**Tasks for this exercise**
1: Copy the court passage on Sheller's claims word for word, beginning at the words "In its motion" and stopping after "( Id. at 7.)".
2: Sum up the court passage on Sheller's claims in two sentences.
3: Continue the court passage on Sheller's claims from the point where it stops.

**Selected text**

################

The complaint must contain "a short and plain statement of the claim showing that the pleader is entitled to relief." Fed.R.Civ.P. 8(a)(2). This statement must "'give the defendant fair notice of what the . . . claim is and the grounds upon which it rests.'" Bell Atlantic Corp. v. Twombly, 127 S. Ct. 1955, 1964 (2007) (citing Conley v. Gibson, 355 U.S. 41, 47 (1957)). "While a complaint attacked by a Rule 12(b)(6) motion to dismiss does not need detailed factual allegations, a plaintiff's obligation to provide the 'grounds' of his 'entitlement to relief' requires more than labels and conclusions, and a formulaic recitation of the elements of a cause of action will not do." Id. at 1964 (citations and alterations omitted). Furthermore, "[f]actual allegations must be enough to raise a right to relief above the speculative level, on the assumption that all the allegations in the complaint are true (even if doubtful in fact)." Id. at 1965 (citations omitted); see also Phillips, 515 F.3d at 232. Allegations of fraud must be pleaded with greater particularity, as described in Part III.C, infra.
III. Discussion
A. Count I: Breach of Contract
In Count I, Sheller alleges breach of contract. Specifically, Sheller alleges that the lease agreements "require[d] the delivery and installation of an Equitrac [s]ystem for which Sheller paid $24,194.20" and that "Equitrac, an agent of [Office Tech], was charged with the duty of providing and installing the Equitrac [s]ystem." (Third-Party Compl. ¶¶ 40-41.) Sheller further alleges that it "never received an operational Equitrac [s]ystem even though it paid for one." ( Id. ¶ 42.)
In its motion to dismiss, Equitrac asserts that the breach of contract claim must fail because "Sheller does not allege the existence of any contract between Sheller and Equitrac" and "Equitrac is not a party to the GECC lease agreement." (Mot. 6.) In the alternative, assuming the agency relationship Sheller asserts, Equitrac argues that "it is a basic tenet of agency law that an individual acting as an agent for a disclosed principal is not personally liable on a contract between the principal and a third party unless the agent specifically agrees to assume liability." ( Id. at 7.)

################

**Listed records**
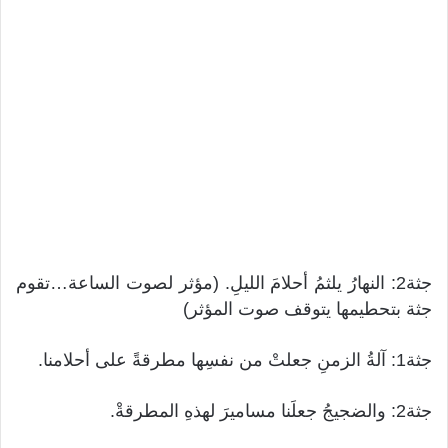
جثة2: النهارُ يلثمُ أحلامَ الليلِ. (مؤثر لصوت الساعة…تقوم
جثة بتحطيمها يتوقف صوت المؤثر)
جثة1: آلةُ الزمنِ جعلتْ من نفسِها مطرقةً على أحلامنا.
جثة2: والضجيجُ جعلَنا مساميرَ لهذهِ المطرقةْ.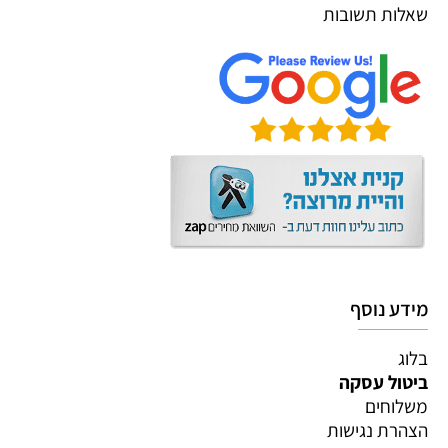
שאלות תשובות
מידע נוסף
בלוג
ביטול עסקה
משלוחים
הצהרת נגישות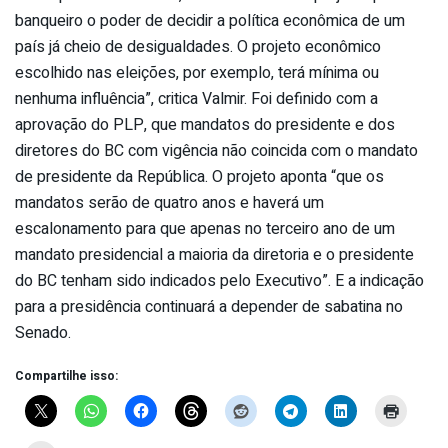
banqueiro o poder de decidir a política econômica de um
país já cheio de desigualdades. O projeto econômico
escolhido nas eleições, por exemplo, terá mínima ou
nenhuma influência”, critica Valmir. Foi definido com a
aprovação do PLP, que mandatos do presidente e dos
diretores do BC com vigência não coincida com o mandato
de presidente da República. O projeto aponta “que os
mandatos serão de quatro anos e haverá um
escalonamento para que apenas no terceiro ano de um
mandato presidencial a maioria da diretoria e o presidente
do BC tenham sido indicados pelo Executivo”. E a indicação
para a presidência continuará a depender de sabatina no
Senado.
Compartilhe isso: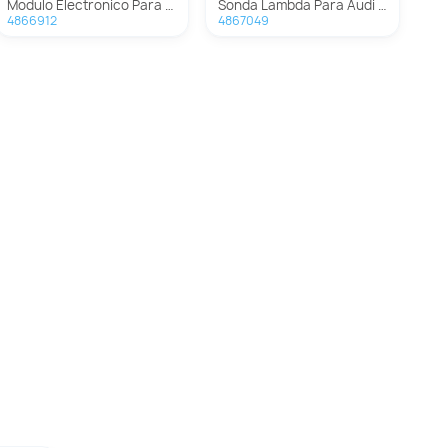
Modulo Electronico Para Audi Q7
Sonda Lambda Para Audi Q7
4866912
4867049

################

**Answers per task**
1:
In its motion to dismiss, Equitrac asserts that the breach of contract claim must fail because "Sheller does not allege the existence of any contract between Sheller and Equitrac" and "Equitrac is not a party to the GECC lease agreement." (Mot. 6.) In the alternative, assuming the agency relationship Sheller asserts, Equitrac argues that "it is a basic tenet of agency law that an individual acting as an agent for a disclosed principal is not personally liable on a contract between the principal and a third party unless the agent specifically agrees to assume liability." ( Id. at 7.)

2: A complaint must give a short, plain statement of the claim that gives the defendant fair notice, and its factual allegations must raise a right to relief above the speculative level, while fraud must be pleaded with greater particularity. In Count I, Sheller alleges breach of contract because it paid $24,194.20 for an Equitrac system it never received in working order, and Equitrac moves to dismiss on the grounds that it had no contract with Sheller and, as an agent for a disclosed principal, is not personally liable.

3:
Under Pennsylvania law, "a lease is a contract and 'is to be interpreted according to contract principles.'" Huang v. BP Amoco Corp., 271 F.3d 560, 564 (3d Cir. 2001) (citing Hutchinson v. Sunbeam Coal Corp., 519 A.2d 385, 389 (Pa. 1986)). To state a claim for breach of contract, Pennsylvania law requires a plaintiff to establish "(1) the existence of a contract, including its essential terms, (2) a breach of a duty imposed by the contract[,] and (3) resultant damages." Ware v. Rodale Press, Inc., 322 F.3d 218, 224 (3d Cir. 2003) (quoting CoreStates Bank, N.A. v. Cutillo, 723 A.2d 1053, 1058 (Pa.Super.Ct. 1999)).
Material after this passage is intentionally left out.